## [Exercise objective]
Give back exactly the lines of the material below that start at the line containing "X206375Y143900D03*" and end at the line containing "X401638Y772663D01*", and no others.

## [Provided data]
========================
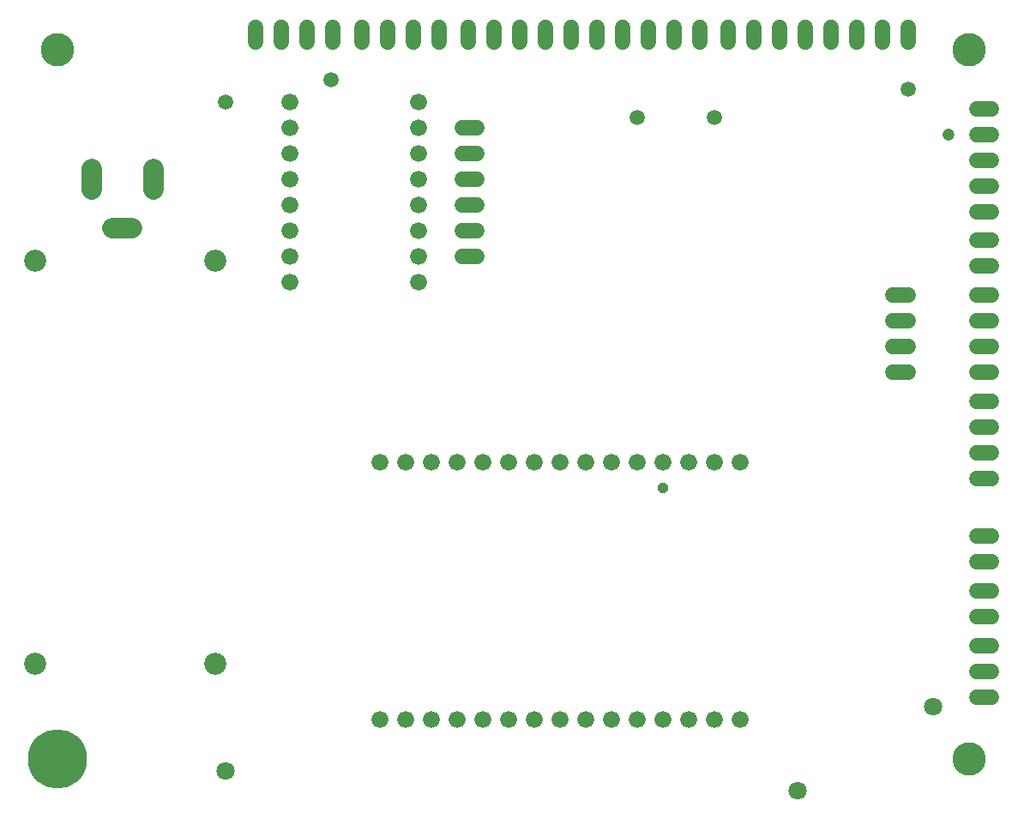
<source format=gbr>
G04 EAGLE Gerber RS-274X export*
G75*
%MOMM*%
%FSLAX34Y34*%
%LPD*%
%INSoldermask Bottom*%
%IPPOS*%
%AMOC8*
5,1,8,0,0,1.08239X$1,22.5*%
G01*
%ADD10C,1.676400*%
%ADD11C,2.000000*%
%ADD12C,1.500000*%
%ADD13C,2.184400*%
%ADD14C,5.842000*%
%ADD15C,3.300000*%
%ADD16P,1.099708X8X22.500000*%
%ADD17C,1.500000*%
%ADD18C,1.800000*%
%ADD19C,1.206400*%


D10*
X723900Y342900D03*
X698500Y342900D03*
X673100Y342900D03*
X647700Y342900D03*
X622300Y342900D03*
X596900Y342900D03*
X571500Y342900D03*
X546100Y342900D03*
X520700Y342900D03*
X495300Y342900D03*
X469900Y342900D03*
X444500Y342900D03*
X419100Y342900D03*
X393700Y342900D03*
X368300Y342900D03*
X723900Y88900D03*
X698500Y88900D03*
X673100Y88900D03*
X647700Y88900D03*
X622300Y88900D03*
X596900Y88900D03*
X571500Y88900D03*
X546100Y88900D03*
X520700Y88900D03*
X495300Y88900D03*
X469900Y88900D03*
X444500Y88900D03*
X419100Y88900D03*
X393700Y88900D03*
X368300Y88900D03*
D11*
X145300Y612300D02*
X145300Y632300D01*
X84300Y632300D02*
X84300Y612300D01*
X104300Y574300D02*
X124300Y574300D01*
D12*
X957700Y403225D02*
X972700Y403225D01*
X972700Y377825D02*
X957700Y377825D01*
X957700Y352425D02*
X972700Y352425D01*
X972700Y327025D02*
X957700Y327025D01*
X957700Y508000D02*
X972700Y508000D01*
X972700Y482600D02*
X957700Y482600D01*
X957700Y457200D02*
X972700Y457200D01*
X972700Y431800D02*
X957700Y431800D01*
X712788Y757663D02*
X712788Y772663D01*
X738188Y772663D02*
X738188Y757663D01*
X763588Y757663D02*
X763588Y772663D01*
X788988Y772663D02*
X788988Y757663D01*
X814388Y757663D02*
X814388Y772663D01*
X839788Y772663D02*
X839788Y757663D01*
X865188Y757663D02*
X865188Y772663D01*
X890588Y772663D02*
X890588Y757663D01*
X455613Y757663D02*
X455613Y772663D01*
X481013Y772663D02*
X481013Y757663D01*
X506413Y757663D02*
X506413Y772663D01*
X531813Y772663D02*
X531813Y757663D01*
X557213Y757663D02*
X557213Y772663D01*
X582613Y772663D02*
X582613Y757663D01*
X608013Y757663D02*
X608013Y772663D01*
X633413Y772663D02*
X633413Y757663D01*
X658813Y757663D02*
X658813Y772663D01*
X684213Y772663D02*
X684213Y757663D01*
X957700Y561975D02*
X972700Y561975D01*
X972700Y536575D02*
X957700Y536575D01*
D13*
X206375Y143900D03*
X28575Y143900D03*
X206375Y541900D03*
X28575Y541900D03*
D10*
X406400Y596900D03*
X406400Y622300D03*
X406400Y571500D03*
X406400Y546100D03*
X406400Y647700D03*
X406400Y673100D03*
X406400Y698500D03*
X406400Y520700D03*
X279400Y596900D03*
X279400Y622300D03*
X279400Y571500D03*
X279400Y546100D03*
X279400Y647700D03*
X279400Y673100D03*
X279400Y698500D03*
X279400Y520700D03*
D12*
X350838Y757663D02*
X350838Y772663D01*
X376238Y772663D02*
X376238Y757663D01*
X401638Y757663D02*
X401638Y772663D01*
X427038Y772663D02*
X427038Y757663D01*
X957700Y161925D02*
X972700Y161925D01*
X972700Y136525D02*
X957700Y136525D01*
X957700Y111125D02*
X972700Y111125D01*
X972700Y215900D02*
X957700Y215900D01*
X957700Y190500D02*
X972700Y190500D01*
X890150Y508000D02*
X875150Y508000D01*
X875150Y482600D02*
X890150Y482600D01*
X890150Y457200D02*
X875150Y457200D01*
X875150Y431800D02*
X890150Y431800D01*
D14*
X50000Y50000D03*
D15*
X50000Y750000D03*
X950000Y750000D03*
X950000Y50000D03*
D12*
X957700Y269875D02*
X972700Y269875D01*
X972700Y244475D02*
X957700Y244475D01*
X246063Y757675D02*
X246063Y772675D01*
X271463Y772675D02*
X271463Y757675D01*
X296863Y757675D02*
X296863Y772675D01*
X322263Y772675D02*
X322263Y757675D01*
X449700Y546100D02*
X464700Y546100D01*
X464700Y571500D02*
X449700Y571500D01*
X449700Y596900D02*
X464700Y596900D01*
X464700Y622300D02*
X449700Y622300D01*
X449700Y647700D02*
X464700Y647700D01*
X464700Y673100D02*
X449700Y673100D01*
D16*
X647700Y317500D03*
D12*
X957700Y692150D02*
X972700Y692150D01*
X972700Y666750D02*
X957700Y666750D01*
X957700Y641350D02*
X972700Y641350D01*
X972700Y615950D02*
X957700Y615950D01*
X957700Y590550D02*
X972700Y590550D01*
D17*
X320675Y720713D03*
X215900Y698500D03*
X890588Y711200D03*
X622300Y683419D03*
X698500Y683419D03*
D18*
X914400Y101600D03*
X215900Y38100D03*
X781050Y19050D03*
D19*
X930275Y666750D03*
M02*

</source>
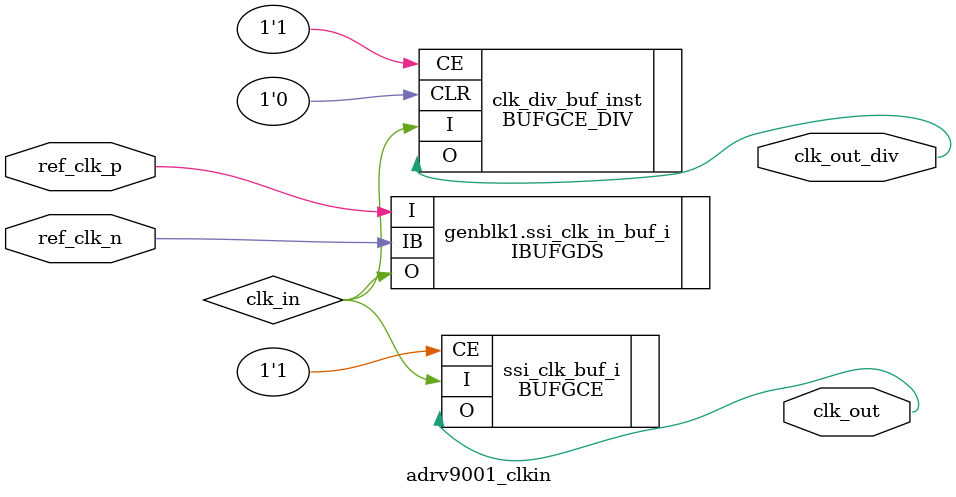
<source format=v>
`timescale 1ns / 1ps
/***************************************************************************//**
 *  \file       adrv9001_clkin.v
 *
 *  \details
 *
 *  \copyright
 *
 *  Copyright 2021(c) NextGen RF Design, Inc.  
 *
 *  All rights reserved.
 *
 *  Redistribution and use in source and binary forms, with or without
 *  modification, are permitted provided that the following conditions are met:
 *   - Redistributions of source code must retain the above copyright
 *     notice, this list of conditions and the following disclaimer.
 *   - Redistributions in binary form must reproduce the above copyright notice,
 *     this list of conditions and the following disclaimer in the documentation
 *     and/or other materials provided with the distribution.
 *   - The use of this software may or may not infringe the patent rights of one
 *     or more patent holders.  This license does not release you from the
 *     requirement that you obtain separate licenses from these patent holders
 *     to use this software.
 *   - Use of the software either in source or binary form, must be run on or
 *     directly connected to a NextGen RF Design, Inc. product.
 *
 *  THIS SOFTWARE IS PROVIDED BY NEXTGEN RF DESIGN "AS IS" AND ANY EXPRESS OR
 *  IMPLIED WARRANTIES, INCLUDING, BUT NOT LIMITED TO, NON-INFRINGEMENT,
 *  MERCHANTABILITY AND FITNESS FOR A PARTICULAR PURPOSE ARE DISCLAIMED. IN NO
 *  EVENT SHALL NEXTGEN RF DESIGN BE LIABLE FOR ANY DIRECT, INDIRECT, INCIDENTAL,
 *  SPECIAL, EXEMPLARY, OR CONSEQUENTIAL DAMAGES (INCLUDING, BUT NOT LIMITED TO,
 *  INTELLECTUAL PROPERTY RIGHTS, PROCUREMENT OF SUBSTITUTE GOODS OR SERVICES;
 *  LOSS OF USE, DATA, OR PROFITS; OR BUSINESS INTERRUPTION) HOWEVER CAUSED AND
 *  ON ANY THEORY OF LIABILITY, WHETHER IN CONTRACT, STRICT LIABILITY, OR TORT
 *  (INCLUDING NEGLIGENCE OR OTHERWISE) ARISING IN ANY WAY OUT OF THE USE OF THIS
 *  SOFTWARE, EVEN IF ADVISED OF THE POSSIBILITY OF SUCH DAMAGE.
 *
 *******************************************************************************/
module adrv9001_clkin#(
  parameter SWAP_DIFF_REF_CLK = 0                  // Swap diff pair allowing physical connection of P signal to N pin and N signal to P pin
  )(
   
  input  wire         ref_clk_p,        // Clock pair
  input  wire         ref_clk_n,         

    
  output wire         clk_out,
  output wire         clk_out_div
    );


wire clk_in;
      
/* clk_in io buffer */
generate
  if( SWAP_DIFF_REF_CLK == 1) begin   
    IBUFGDS ssi_clk_in_buf_i (
      .O(clk_in),            
      .I(ref_clk_n),           
      .IB(ref_clk_p)
    );                    
  end else begin       
    IBUFGDS ssi_clk_in_buf_i (
      .O(clk_in),                
      .I(ref_clk_p),                 
      .IB(ref_clk_n)
    );                  
  end    
endgenerate


/* Clock buffer */
BUFGCE #(
  .CE_TYPE ("SYNC"),
  .IS_CE_INVERTED (1'b0),
  .IS_I_INVERTED (SWAP_DIFF_REF_CLK)
) 
ssi_clk_buf_i (
  .O (clk_out),
  .CE (1'b1),
  .I (clk_in)
); 
 
wire ssi_clk_div;  
/* Div buffer */  
BUFGCE_DIV #(
  .BUFGCE_DIVIDE(4),          
  .IS_CE_INVERTED(1'b0),      
  .IS_CLR_INVERTED(1'b0),      
  .IS_I_INVERTED(SWAP_DIFF_REF_CLK)        
)
clk_div_buf_inst (
  .O(clk_out_div),   
  .CE(1'b1),         
  .CLR(1'b0),      
  .I(clk_in)              
);





    
endmodule

</source>
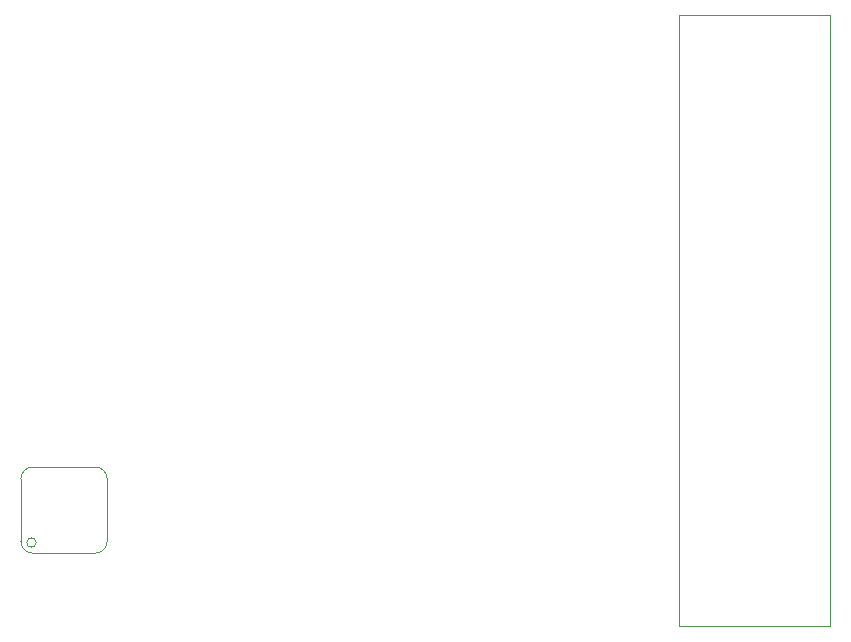
<source format=gbr>
%TF.GenerationSoftware,Altium Limited,Altium Designer,25.8.1 (18)*%
G04 Layer_Color=32768*
%FSLAX45Y45*%
%MOMM*%
%TF.SameCoordinates,031978D1-9D18-463A-8735-F8186BF7E524*%
%TF.FilePolarity,Positive*%
%TF.FileFunction,Other,Top_Component_Outline*%
%TF.Part,Single*%
G01*
G75*
%TA.AperFunction,NonConductor*%
%ADD73C,0.10000*%
D73*
X1698239Y1993611D02*
G03*
X1698239Y1993611I-40000J0D01*
G01*
X1568239Y2003611D02*
G03*
X1668239Y1903611I100000J0D01*
G01*
Y2633610D02*
G03*
X1568239Y2533610I0J-100000D01*
G01*
X2298239D02*
G03*
X2198239Y2633610I-100000J0D01*
G01*
Y1903611D02*
G03*
X2298239Y2003611I0J100000D01*
G01*
X8420039Y1286210D02*
Y6456211D01*
X7140039Y1286210D02*
X8420039D01*
X7140039Y6456211D02*
X8420039D01*
X7140039Y1286210D02*
Y6456211D01*
X1668239Y1903611D02*
X2198239D01*
X1568239Y2003611D02*
Y2533610D01*
X2298239Y2003611D02*
Y2533610D01*
X1668239Y2633610D02*
X2198239D01*
%TF.MD5,def22afbb16ee600ef81e3d6f8ceffa7*%
M02*

</source>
========================
## [Answer below]
X206375Y143900D03*
X28575Y143900D03*
X206375Y541900D03*
X28575Y541900D03*
D10*
X406400Y596900D03*
X406400Y622300D03*
X406400Y571500D03*
X406400Y546100D03*
X406400Y647700D03*
X406400Y673100D03*
X406400Y698500D03*
X406400Y520700D03*
X279400Y596900D03*
X279400Y622300D03*
X279400Y571500D03*
X279400Y546100D03*
X279400Y647700D03*
X279400Y673100D03*
X279400Y698500D03*
X279400Y520700D03*
D12*
X350838Y757663D02*
X350838Y772663D01*
X376238Y772663D02*
X376238Y757663D01*
X401638Y757663D02*
X401638Y772663D01*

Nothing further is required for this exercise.